アミティ―ザは便秘の世界に登場する久々の新薬です。アミティ―ザは慢性便秘症の適応を有する久々の新薬です。しかし、世の中狭いものです。藤沢薬品つまり現在のアステラス製薬が抗緑内障薬でPG関連薬として売り出したレスキュラ点眼液もイソプロピルウノプロストン点眼液と同じ開発者だそうです。全身の組織修復を行うプロストンがもとにあるようです。イソプロピルウノプロストンに続く薬がルビプロストンつまりアミティーザです。米国でまず実用化されたのがルビプロストンです。

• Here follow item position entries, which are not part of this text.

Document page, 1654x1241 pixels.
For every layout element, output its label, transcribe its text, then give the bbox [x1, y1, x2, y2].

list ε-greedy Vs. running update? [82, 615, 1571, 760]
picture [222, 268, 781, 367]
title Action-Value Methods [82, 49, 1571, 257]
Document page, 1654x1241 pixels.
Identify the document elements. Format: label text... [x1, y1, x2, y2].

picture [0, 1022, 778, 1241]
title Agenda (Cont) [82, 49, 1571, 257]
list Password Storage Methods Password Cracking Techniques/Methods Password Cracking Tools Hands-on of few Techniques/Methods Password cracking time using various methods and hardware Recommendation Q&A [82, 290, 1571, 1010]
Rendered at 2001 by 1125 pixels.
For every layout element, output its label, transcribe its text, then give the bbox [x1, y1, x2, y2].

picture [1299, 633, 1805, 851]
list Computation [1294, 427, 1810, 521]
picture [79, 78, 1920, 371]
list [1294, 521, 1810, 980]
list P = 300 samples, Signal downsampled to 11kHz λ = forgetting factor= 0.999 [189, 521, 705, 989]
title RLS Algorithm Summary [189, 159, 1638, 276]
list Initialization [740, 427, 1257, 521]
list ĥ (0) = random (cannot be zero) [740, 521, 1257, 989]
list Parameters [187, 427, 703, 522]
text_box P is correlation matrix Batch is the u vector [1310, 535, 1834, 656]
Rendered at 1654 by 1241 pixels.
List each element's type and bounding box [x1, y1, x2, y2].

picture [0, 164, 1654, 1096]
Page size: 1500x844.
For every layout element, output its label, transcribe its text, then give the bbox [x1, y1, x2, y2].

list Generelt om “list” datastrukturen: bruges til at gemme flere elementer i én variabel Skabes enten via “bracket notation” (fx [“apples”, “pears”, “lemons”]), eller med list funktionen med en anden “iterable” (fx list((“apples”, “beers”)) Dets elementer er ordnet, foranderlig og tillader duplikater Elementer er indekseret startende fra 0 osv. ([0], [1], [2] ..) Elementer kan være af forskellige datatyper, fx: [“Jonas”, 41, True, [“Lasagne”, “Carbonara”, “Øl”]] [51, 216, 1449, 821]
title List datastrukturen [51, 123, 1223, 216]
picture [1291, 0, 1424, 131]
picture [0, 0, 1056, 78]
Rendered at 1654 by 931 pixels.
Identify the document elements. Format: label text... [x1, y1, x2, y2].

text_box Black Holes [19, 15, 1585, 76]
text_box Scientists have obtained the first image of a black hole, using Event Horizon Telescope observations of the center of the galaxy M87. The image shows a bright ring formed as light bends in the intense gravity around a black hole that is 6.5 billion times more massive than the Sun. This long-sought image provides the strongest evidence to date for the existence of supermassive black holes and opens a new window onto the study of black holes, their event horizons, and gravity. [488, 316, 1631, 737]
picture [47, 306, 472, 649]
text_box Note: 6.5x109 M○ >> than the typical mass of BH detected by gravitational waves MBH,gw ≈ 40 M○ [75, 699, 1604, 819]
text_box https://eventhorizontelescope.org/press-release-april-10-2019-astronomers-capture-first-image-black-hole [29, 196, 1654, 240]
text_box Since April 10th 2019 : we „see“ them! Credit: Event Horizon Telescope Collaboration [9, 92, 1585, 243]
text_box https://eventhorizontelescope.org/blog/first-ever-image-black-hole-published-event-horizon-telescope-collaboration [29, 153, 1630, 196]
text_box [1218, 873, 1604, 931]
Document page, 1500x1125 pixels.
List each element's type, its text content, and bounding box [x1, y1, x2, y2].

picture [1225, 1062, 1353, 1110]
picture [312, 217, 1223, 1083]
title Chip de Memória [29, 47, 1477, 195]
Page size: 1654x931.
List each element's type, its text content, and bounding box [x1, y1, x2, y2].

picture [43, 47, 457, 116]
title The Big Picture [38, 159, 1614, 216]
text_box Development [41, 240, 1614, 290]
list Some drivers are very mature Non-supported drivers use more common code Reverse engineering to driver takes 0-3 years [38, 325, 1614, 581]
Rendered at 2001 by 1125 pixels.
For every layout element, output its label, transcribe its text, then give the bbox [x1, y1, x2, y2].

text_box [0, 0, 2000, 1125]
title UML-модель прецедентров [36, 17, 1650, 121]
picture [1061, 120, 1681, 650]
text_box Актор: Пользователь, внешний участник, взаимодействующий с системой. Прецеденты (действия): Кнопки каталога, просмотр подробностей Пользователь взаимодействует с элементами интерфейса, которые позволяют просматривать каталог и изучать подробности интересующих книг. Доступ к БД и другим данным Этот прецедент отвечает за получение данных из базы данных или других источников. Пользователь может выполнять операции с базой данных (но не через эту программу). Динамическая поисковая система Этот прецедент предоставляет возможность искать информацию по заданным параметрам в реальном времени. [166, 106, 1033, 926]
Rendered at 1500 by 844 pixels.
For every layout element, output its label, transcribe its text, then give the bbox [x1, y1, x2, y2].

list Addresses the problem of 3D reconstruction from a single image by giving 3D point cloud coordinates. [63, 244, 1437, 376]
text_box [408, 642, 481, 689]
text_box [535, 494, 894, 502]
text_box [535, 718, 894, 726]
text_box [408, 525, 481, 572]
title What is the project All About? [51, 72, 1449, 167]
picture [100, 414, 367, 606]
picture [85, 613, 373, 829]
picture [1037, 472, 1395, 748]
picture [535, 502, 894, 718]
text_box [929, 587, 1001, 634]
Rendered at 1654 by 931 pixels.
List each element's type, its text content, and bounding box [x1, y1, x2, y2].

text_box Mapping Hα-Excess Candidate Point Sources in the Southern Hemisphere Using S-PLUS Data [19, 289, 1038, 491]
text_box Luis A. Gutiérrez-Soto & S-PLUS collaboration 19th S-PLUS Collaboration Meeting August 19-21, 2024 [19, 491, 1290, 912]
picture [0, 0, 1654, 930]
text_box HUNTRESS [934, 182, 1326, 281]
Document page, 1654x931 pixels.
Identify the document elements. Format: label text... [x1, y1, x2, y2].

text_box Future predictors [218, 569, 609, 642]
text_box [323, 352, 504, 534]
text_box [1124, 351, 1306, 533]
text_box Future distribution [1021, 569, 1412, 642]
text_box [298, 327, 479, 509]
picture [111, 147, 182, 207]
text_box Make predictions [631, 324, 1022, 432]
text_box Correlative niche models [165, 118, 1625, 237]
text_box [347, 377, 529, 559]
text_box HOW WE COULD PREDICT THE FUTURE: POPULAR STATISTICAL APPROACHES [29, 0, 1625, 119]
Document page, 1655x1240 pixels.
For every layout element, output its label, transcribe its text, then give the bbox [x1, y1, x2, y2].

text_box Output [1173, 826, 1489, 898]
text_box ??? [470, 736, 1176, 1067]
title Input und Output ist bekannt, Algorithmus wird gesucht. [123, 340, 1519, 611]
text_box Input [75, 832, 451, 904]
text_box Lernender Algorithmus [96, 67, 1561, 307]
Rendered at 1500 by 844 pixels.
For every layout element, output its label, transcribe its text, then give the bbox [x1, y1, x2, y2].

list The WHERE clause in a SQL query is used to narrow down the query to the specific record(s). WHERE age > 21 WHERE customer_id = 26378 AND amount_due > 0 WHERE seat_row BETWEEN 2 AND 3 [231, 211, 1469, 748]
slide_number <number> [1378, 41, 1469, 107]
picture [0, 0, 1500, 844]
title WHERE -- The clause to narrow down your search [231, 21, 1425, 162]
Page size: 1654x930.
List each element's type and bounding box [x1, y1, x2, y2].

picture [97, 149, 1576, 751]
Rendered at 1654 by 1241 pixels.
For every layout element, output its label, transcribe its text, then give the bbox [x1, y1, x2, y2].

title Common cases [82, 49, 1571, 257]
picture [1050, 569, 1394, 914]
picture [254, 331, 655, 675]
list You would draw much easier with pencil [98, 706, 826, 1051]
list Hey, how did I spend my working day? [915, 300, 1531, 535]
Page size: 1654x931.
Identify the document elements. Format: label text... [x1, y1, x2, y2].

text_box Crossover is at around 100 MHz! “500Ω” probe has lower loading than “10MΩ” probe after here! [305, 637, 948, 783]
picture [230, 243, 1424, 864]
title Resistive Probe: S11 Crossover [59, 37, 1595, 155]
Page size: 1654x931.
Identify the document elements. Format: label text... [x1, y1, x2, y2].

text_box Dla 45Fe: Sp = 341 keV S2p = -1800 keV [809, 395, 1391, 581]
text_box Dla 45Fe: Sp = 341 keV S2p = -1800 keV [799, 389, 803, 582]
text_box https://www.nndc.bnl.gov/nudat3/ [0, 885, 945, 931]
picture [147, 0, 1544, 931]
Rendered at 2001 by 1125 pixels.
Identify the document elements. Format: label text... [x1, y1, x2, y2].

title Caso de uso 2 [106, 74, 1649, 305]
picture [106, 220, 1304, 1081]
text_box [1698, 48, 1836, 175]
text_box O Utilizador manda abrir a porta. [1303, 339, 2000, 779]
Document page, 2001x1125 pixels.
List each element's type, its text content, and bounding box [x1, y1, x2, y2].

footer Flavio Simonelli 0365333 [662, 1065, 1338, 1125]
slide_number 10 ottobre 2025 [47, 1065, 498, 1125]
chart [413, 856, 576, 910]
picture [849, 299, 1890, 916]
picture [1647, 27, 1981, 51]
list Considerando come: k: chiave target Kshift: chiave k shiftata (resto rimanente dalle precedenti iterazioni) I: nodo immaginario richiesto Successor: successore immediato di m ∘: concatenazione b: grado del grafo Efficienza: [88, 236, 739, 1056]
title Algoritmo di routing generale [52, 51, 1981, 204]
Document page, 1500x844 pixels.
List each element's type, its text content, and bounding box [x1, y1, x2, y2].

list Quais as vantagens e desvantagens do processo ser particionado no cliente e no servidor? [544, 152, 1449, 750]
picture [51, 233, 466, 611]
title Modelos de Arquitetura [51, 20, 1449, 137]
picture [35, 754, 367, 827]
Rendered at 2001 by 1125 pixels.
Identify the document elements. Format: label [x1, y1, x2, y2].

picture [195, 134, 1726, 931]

アルツハイマー病やパーキンソン病の薬に化けるかもしれません。アミティ―ザは米国で1日8ドルと現在日本で使われている酸化マグネシウムと比べるとべらぼーに高薬価です。日本ではどのような薬価になるのでしょうか?米国に遅れること6年いよいよ出番です。利点としましてはカマグこと酸化マグネシウムは高マグネシウム血症から除脈性不整脈さらには心停止を起こすリスクがあるとされています。腎不全のひとは優しい薬となるかもしれません。高薬価では今の日本では難しい薬です。